With pundits and investors alike touting gold as the hedge against the falling dollar, inflation, and the Apocalypse, a natural question investors are starting to ask is what are the various ways they can invest in gold, and for longer term investment horizons, how to hold gold in an IRA.
How to Own Gold in an IRA
There are a few options for investors seeking to hold gold in their IRA:
- ETFs – The most popular gold ETF is (GLD) which tracks the underlying price of gold bullion, but you can also own miners via (GDX), speculate a big with Gold Miner Juniors via (GDXJ), or if not having access to your gold keeps you up at night, the Sprott Gold (PHYS) option allows investors access to their gold which some prefer over (GLD) since they don’t trust that the custodian could deliver if called upon. Note that the Sprott fund trades at a premium to NAV and opens itself up to arbitrage via gold pairs trades when that premium spikes.
- Physical Gold Bullion – For the very wealthy and those who are distrustful of the claims of the ETF custodians, there is an option to pay a private custodian to hold gold for you in your name. You’d need to set up a self directed IRA with a custodian who in turn will procure gold from their network of dealers. You can then transfer money to that custodian up to the max for the year or even from an existing IRA account. Once you buy the gold in the desired format of gold, coins, or otherwise, the new IRA custodian will ship the gold to a holding depository to be held on behalf. You should anticipate transaction costs and management fees along the way of course.
- Other Precious Metals ETFs – While gold gets all the headlines, gold may not even be the precious metal that gives you the best performance! As outlined in this article on ETFs beating gold, some of the other metals are outperforming; just watch those leveraged ETFs for the long-term, as they all go to zero in the end.
SHOULD You Invest in Gold in an IRA?
I was once told by a very wise man on a completely unrelated topic, “Just because you CAN do something, it doesn’t mean you SHOULD do it”. Well, this may very well be one of those cases. The advent of ETFs, metals custodians and middle-men peddling their services on late night television has opened up opportunities for retirement accounts that didn’t exist previously. Before jumping head first into investing in gold at all, let alone, for the long-term, let’s think about some of the risks involved:
- Gold doesn’t pay a dividend or coupon – Stocks and bonds do. In fact, dividends are almost half the return of stocks over 20 years! Even if they decline in value, often times the market will set an artificial floor and buoy declines since the future cash flows have an intrinsic value to investors. Held long enough, vehicles with steady payouts like some of the few remaining AAA companies paying dividends and bonds will return to parity and dividend growers will give you capital appreciation as well! Gold will never grow because it’s not paying or increasing a dividend. It will only continue to go up in value in terms of your local currency as investors doubt the value of that currency, which may only be a 2010s phenomena. We just don’t know.

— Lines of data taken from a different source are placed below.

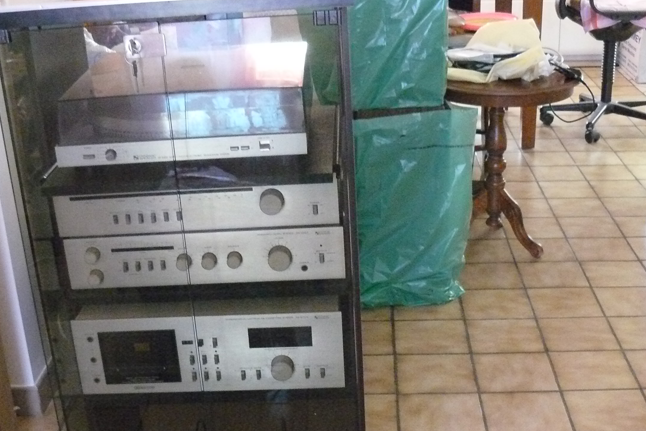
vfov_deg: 25.3
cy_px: 298
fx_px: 951
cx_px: 303
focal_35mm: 53
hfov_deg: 37.5
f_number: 2.8
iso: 800
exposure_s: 1/30
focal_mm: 6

- This May Be a Bubble – It is completely plausible that you buy into gold now at $1350/oz and end up selling it 20 years from now at $1000/oz. Gold travels in very long secular trends and we may be at a peak or we may just be getting started. It’s tough to say, but it’s possible the market has gotten ahead of itself.
- Gold has Carrying Costs – Regardless of whether you’re holding bullion, paying a custodian to hold it, or you’re buying it through an ETF, it’s expensive to transport, store, protect and monitor significant stores of gold. Over decades, the additional fees associated with the storage and protection of gold could really add up, very much negating any benefits.
So, there you have it. If you’re insistent on owning gold in an IRA, there are some options for you. You can always buy gold in a traditional taxable manner, but make sure you understand the various gold tax rule since they vary depending on your investment vehicle.
Disclosure: Author holds GLD in a traditional trading account.